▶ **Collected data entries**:
============

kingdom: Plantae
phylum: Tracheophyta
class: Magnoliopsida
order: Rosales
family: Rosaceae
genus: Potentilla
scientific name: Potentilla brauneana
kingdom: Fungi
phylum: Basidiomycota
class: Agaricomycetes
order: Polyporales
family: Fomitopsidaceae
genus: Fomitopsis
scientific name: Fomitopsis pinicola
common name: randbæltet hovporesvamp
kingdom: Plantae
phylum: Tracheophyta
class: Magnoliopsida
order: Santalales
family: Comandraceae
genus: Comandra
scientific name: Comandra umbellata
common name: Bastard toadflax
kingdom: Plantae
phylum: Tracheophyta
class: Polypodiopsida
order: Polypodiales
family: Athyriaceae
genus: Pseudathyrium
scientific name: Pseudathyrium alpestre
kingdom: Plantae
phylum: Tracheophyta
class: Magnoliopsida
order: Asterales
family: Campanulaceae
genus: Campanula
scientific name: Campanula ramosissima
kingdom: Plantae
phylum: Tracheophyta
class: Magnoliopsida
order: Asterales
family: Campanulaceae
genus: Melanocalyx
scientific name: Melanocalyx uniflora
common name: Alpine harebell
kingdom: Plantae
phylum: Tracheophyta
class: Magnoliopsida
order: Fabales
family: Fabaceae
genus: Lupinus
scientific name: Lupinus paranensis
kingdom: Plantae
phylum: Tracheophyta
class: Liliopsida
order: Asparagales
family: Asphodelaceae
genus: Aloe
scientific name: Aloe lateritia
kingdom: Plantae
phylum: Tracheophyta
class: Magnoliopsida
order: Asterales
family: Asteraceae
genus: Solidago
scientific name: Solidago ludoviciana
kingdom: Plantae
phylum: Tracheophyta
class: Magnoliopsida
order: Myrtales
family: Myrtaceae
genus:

============

Count the lines above that contain the word "family" and reply with only that number.

10